Text block.
>>>

Fr. Justin Sheehan, OCSO [1]

5th Sunday of Lent

There’s a saying that good teachers first tell you what they’re going to do, then they do it, and then they tell you what they’ve done. That’s what the Lord does in the readings this morning. First he tells us through the prophet Ezekiel, “You shall know that I am the Lord, when I open your graves and have you rise from them, O my people! I will put my spirit in you that you may live”. Then in the Gospel Jesus opens the grave of Lazarus and has Lazarus rise from it so that he may live. Then Our Teacher tells us what we can know from what he’s done: “I am the resurrection and the life; whoever believes in me, even if he dies, will live, and everyone who lives and believes in me will never die”.

Actually, Jesus teaches us not one but two things when he says, “I am the resurrection and the life”. One is that resurrection and life are not just for the future; they are in the present. And the other is that resurrection and life become ours through union with Christ.

The first point in Jesus’ lesson plan for us this morning is that resurrection and life are not just future blessings; they are present. When Jesus said to Martha, “Your brother will rise”, she answered (perhaps somewhat wearily), “I know he will rise, in the resurrection on the last day”. As if to say, “Thank you very much, Lord, but I already knew that there will be a last day when everybody will rise again, including my brother Lazarus. But that’s a pretty long way off: how am I supposed to live in the meantime?”

Jesus tells Martha that he’s not talking about some far-off event. He’s talking about his own living Person, whom she knew, and saw, and trusted: “Rising again? And life? That’s Me”. And everyone who belongs to him is uninjured by death, and has in Christ a present and continuous life. Now.

If we take him both seriously and literally, Christ must not be thinking of immortality as we usually do. For him, the idea of immortality is bound up with the idea of life. Life is a present thing, happening now, and it continues just as God continues to exist. So Christ talks about life rather than immortality; a present blessing, not a future one; a life which will not end in death, but which will be as permanent as God, because united with the living God.

<<<

Records for the task.
>>>

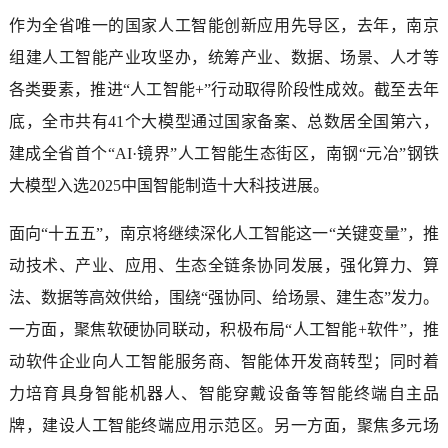
作为全省唯一的国家人工智能创新应用先导区，去年，南京
组建人工智能产业攻坚办，统筹产业、数据、场景、人才等
各类要素，推进“人工智能+”行动取得阶段性成效。截至去年
底，全市共有41个大模型通过国家备案、总数居全国第六，
建成全省首个“AI·镜界”人工智能生态街区，南钢“元冶”钢铁
大模型入选2025中国智能制造十大科技进展。
面向“十五五”，南京将继续深化人工智能这一“关键变量”，推
动技术、产业、应用、生态全链条协同发展，强化算力、算
法、数据等高效供给，围绕“强协同、给场景、建生态”发力。
一方面，聚焦软硬协同联动，积极布局“人工智能+软件”，推
动软件企业向人工智能服务商、智能体开发商转型；同时着
力培育具身智能机器人、智能穿戴设备等智能终端自主品
牌，建设人工智能终端应用示范区。另一方面，聚焦多元场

<<<

Set of tasks.
**A.** Could you copy the Lent homily from "Jesus tells Martha" to "the living God."?
**B.** Can you update the records by replacing "人工智能" with "AI" wherever it occurs, keeping everything else the same and leaving the pictures out?

Problem solutions.
**A.**
Jesus tells Martha that he’s not talking about some far-off event. He’s talking about his own living Person, whom she knew, and saw, and trusted: “Rising again? And life? That’s Me”. And everyone who belongs to him is uninjured by death, and has in Christ a present and continuous life. Now.

If we take him both seriously and literally, Christ must not be thinking of immortality as we usually do. For him, the idea of immortality is bound up with the idea of life. Life is a present thing, happening now, and it continues just as God continues to exist. So Christ talks about life rather than immortality; a present blessing, not a future one; a life which will not end in death, but which will be as permanent as God, because united with the living God.

**B.**
作为全省唯一的国家AI创新应用先导区，去年，南京
组建AI产业攻坚办，统筹产业、数据、场景、人才等
各类要素，推进“AI+”行动取得阶段性成效。截至去年
底，全市共有41个大模型通过国家备案、总数居全国第六，
建成全省首个“AI·镜界”AI生态街区，南钢“元冶”钢铁
大模型入选2025中国智能制造十大科技进展。
面向“十五五”，南京将继续深化AI这一“关键变量”，推
动技术、产业、应用、生态全链条协同发展，强化算力、算
法、数据等高效供给，围绕“强协同、给场景、建生态”发力。
一方面，聚焦软硬协同联动，积极布局“AI+软件”，推
动软件企业向AI服务商、智能体开发商转型；同时着
力培育具身智能机器人、智能穿戴设备等智能终端自主品
牌，建设AI终端应用示范区。另一方面，聚焦多元场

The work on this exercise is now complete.